# Dataset excerpts
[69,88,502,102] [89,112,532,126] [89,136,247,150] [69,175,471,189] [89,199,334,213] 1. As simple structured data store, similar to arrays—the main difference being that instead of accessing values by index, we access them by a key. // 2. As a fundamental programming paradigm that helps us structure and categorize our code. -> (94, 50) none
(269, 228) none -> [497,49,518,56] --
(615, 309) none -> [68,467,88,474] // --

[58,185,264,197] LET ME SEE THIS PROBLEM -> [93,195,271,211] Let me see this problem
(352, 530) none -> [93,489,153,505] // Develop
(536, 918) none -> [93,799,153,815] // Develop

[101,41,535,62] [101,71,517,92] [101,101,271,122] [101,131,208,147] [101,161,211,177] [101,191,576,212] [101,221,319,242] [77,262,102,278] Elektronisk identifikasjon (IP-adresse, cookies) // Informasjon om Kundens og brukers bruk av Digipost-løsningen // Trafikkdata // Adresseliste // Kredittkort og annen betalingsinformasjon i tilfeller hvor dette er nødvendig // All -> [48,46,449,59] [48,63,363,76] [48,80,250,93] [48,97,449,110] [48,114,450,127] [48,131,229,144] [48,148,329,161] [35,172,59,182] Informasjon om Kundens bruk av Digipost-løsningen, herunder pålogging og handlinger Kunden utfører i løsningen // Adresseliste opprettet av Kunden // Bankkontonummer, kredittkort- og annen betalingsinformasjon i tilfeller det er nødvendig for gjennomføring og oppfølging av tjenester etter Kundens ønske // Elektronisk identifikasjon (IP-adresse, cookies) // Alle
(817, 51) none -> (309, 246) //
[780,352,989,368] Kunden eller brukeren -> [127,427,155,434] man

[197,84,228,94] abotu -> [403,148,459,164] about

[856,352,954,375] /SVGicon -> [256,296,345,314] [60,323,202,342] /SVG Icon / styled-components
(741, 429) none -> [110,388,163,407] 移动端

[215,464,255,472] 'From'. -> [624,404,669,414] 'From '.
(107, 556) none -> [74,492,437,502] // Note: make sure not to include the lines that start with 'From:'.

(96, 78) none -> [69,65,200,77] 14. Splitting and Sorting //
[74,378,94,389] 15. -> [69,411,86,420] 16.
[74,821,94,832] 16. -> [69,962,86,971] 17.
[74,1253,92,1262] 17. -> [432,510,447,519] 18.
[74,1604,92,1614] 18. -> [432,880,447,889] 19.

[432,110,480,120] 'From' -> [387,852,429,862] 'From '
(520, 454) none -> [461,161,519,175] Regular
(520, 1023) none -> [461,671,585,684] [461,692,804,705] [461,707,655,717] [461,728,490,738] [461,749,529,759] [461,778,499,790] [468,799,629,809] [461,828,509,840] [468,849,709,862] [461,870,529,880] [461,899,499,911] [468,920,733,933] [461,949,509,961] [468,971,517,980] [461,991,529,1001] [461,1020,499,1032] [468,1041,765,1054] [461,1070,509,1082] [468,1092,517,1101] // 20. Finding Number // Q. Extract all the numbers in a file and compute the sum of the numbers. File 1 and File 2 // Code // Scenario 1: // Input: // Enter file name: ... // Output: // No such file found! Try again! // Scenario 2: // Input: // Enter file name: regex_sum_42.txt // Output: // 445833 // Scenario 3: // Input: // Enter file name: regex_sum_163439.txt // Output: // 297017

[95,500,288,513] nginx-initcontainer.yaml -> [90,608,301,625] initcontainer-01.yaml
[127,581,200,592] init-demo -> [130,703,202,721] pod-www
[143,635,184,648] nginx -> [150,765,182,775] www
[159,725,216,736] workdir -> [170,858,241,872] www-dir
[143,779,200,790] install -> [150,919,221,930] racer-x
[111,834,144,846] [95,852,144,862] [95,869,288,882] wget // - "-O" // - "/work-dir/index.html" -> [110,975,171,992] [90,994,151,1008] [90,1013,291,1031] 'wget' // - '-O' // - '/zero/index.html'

# Work required
The listing above must be written out again in its entirety, exactly as given.

# Your response
[69,88,502,102] [89,112,532,126] [89,136,247,150] [69,175,471,189] [89,199,334,213] 1. As simple structured data store, similar to arrays—the main difference being that instead of accessing values by index, we access them by a key. // 2. As a fundamental programming paradigm that helps us structure and categorize our code. -> (94, 50) none
(269, 228) none -> [497,49,518,56] --
(615, 309) none -> [68,467,88,474] // --

[58,185,264,197] LET ME SEE THIS PROBLEM -> [93,195,271,211] Let me see this problem
(352, 530) none -> [93,489,153,505] // Develop
(536, 918) none -> [93,799,153,815] // Develop

[101,41,535,62] [101,71,517,92] [101,101,271,122] [101,131,208,147] [101,161,211,177] [101,191,576,212] [101,221,319,242] [77,262,102,278] Elektronisk identifikasjon (IP-adresse, cookies) // Informasjon om Kundens og brukers bruk av Digipost-løsningen // Trafikkdata // Adresseliste // Kredittkort og annen betalingsinformasjon i tilfeller hvor dette er nødvendig // All -> [48,46,449,59] [48,63,363,76] [48,80,250,93] [48,97,449,110] [48,114,450,127] [48,131,229,144] [48,148,329,161] [35,172,59,182] Informasjon om Kundens bruk av Digipost-løsningen, herunder pålogging og handlinger Kunden utfører i løsningen // Adresseliste opprettet av Kunden // Bankkontonummer, kredittkort- og annen betalingsinformasjon i tilfeller det er nødvendig for gjennomføring og oppfølging av tjenester etter Kundens ønske // Elektronisk identifikasjon (IP-adresse, cookies) // Alle
(817, 51) none -> (309, 246) //
[780,352,989,368] Kunden eller brukeren -> [127,427,155,434] man

[197,84,228,94] abotu -> [403,148,459,164] about

[856,352,954,375] /SVGicon -> [256,296,345,314] [60,323,202,342] /SVG Icon / styled-components
(741, 429) none -> [110,388,163,407] 移动端

[215,464,255,472] 'From'. -> [624,404,669,414] 'From '.
(107, 556) none -> [74,492,437,502] // Note: make sure not to include the lines that start with 'From:'.

(96, 78) none -> [69,65,200,77] 14. Splitting and Sorting //
[74,378,94,389] 15. -> [69,411,86,420] 16.
[74,821,94,832] 16. -> [69,962,86,971] 17.
[74,1253,92,1262] 17. -> [432,510,447,519] 18.
[74,1604,92,1614] 18. -> [432,880,447,889] 19.

[432,110,480,120] 'From' -> [387,852,429,862] 'From '
(520, 454) none -> [461,161,519,175] Regular
(520, 1023) none -> [461,671,585,684] [461,692,804,705] [461,707,655,717] [461,728,490,738] [461,749,529,759] [461,778,499,790] [468,799,629,809] [461,828,509,840] [468,849,709,862] [461,870,529,880] [461,899,499,911] [468,920,733,933] [461,949,509,961] [468,971,517,980] [461,991,529,1001] [461,1020,499,1032] [468,1041,765,1054] [461,1070,509,1082] [468,1092,517,1101] // 20. Finding Number // Q. Extract all the numbers in a file and compute the sum of the numbers. File 1 and File 2 // Code // Scenario 1: // Input: // Enter file name: ... // Output: // No such file found! Try again! // Scenario 2: // Input: // Enter file name: regex_sum_42.txt // Output: // 445833 // Scenario 3: // Input: // Enter file name: regex_sum_163439.txt // Output: // 297017

[95,500,288,513] nginx-initcontainer.yaml -> [90,608,301,625] initcontainer-01.yaml
[127,581,200,592] init-demo -> [130,703,202,721] pod-www
[143,635,184,648] nginx -> [150,765,182,775] www
[159,725,216,736] workdir -> [170,858,241,872] www-dir
[143,779,200,790] install -> [150,919,221,930] racer-x
[111,834,144,846] [95,852,144,862] [95,869,288,882] wget // - "-O" // - "/work-dir/index.html" -> [110,975,171,992] [90,994,151,1008] [90,1013,291,1031] 'wget' // - '-O' // - '/zero/index.html'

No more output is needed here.